第10章「イスラエル建国」は、第二次世界大戦後にユダヤ人たちが自らの国家として建国したイスラエルを旅したキャパの写真を展示。キャパは新たな国家を樹立したユダヤ人たちに共感をしているが、この土地がパレスチナ人の犠牲のうえで成り立っており、2025年現在においても血が流されていることを私たちは知っている。

最後となる第11章「終焉の地 インドシナ半島」は、フランスがベトナム独立同盟(ベトミン)の攻勢によって、撤退を余儀なくされる現場をとらえたキャパの足跡が紹介されている。1954年、ここで、キャパは地雷によって命を落とす。最後に展示されている《ナムディンからタイビンへの道》が、キャパが死去する直前に撮影した写真となった。インドシナの戦禍は、キャパの死後も、ベトナム戦争、そしてカンボジア内戦へと悲惨な暴力として連鎖していく。沢田教一や一ノ瀬泰造といた日本人写真家もまた、キャパの後を追うようにこの地に赴き、命を落とした。

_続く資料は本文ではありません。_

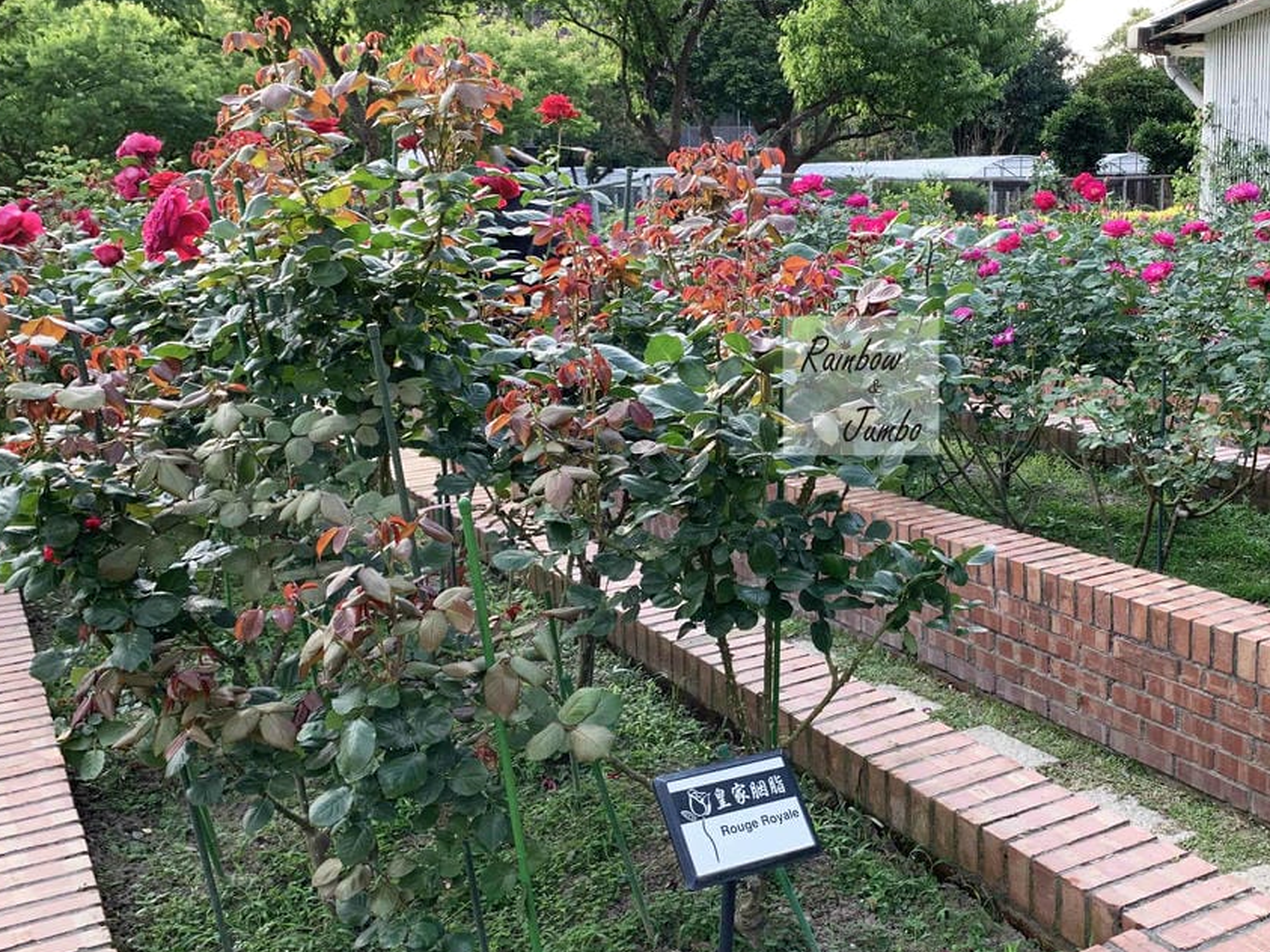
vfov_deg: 38.7
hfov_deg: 49.4
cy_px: 468
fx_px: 1357
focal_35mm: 37
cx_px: 836
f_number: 1.8
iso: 25
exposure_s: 1/186
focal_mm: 4.25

キャパは「人間を取りまく状況を少しでもよいものにしよう」という思いのもと、シャッターを切り続けたという。本展では、20世紀の歴史が戦争とともにあったことを強く印象づけるとともに、戦後80年のいま、キャパの願いがはるか遠いところにあることを思わずにはいられない展覧会となっている。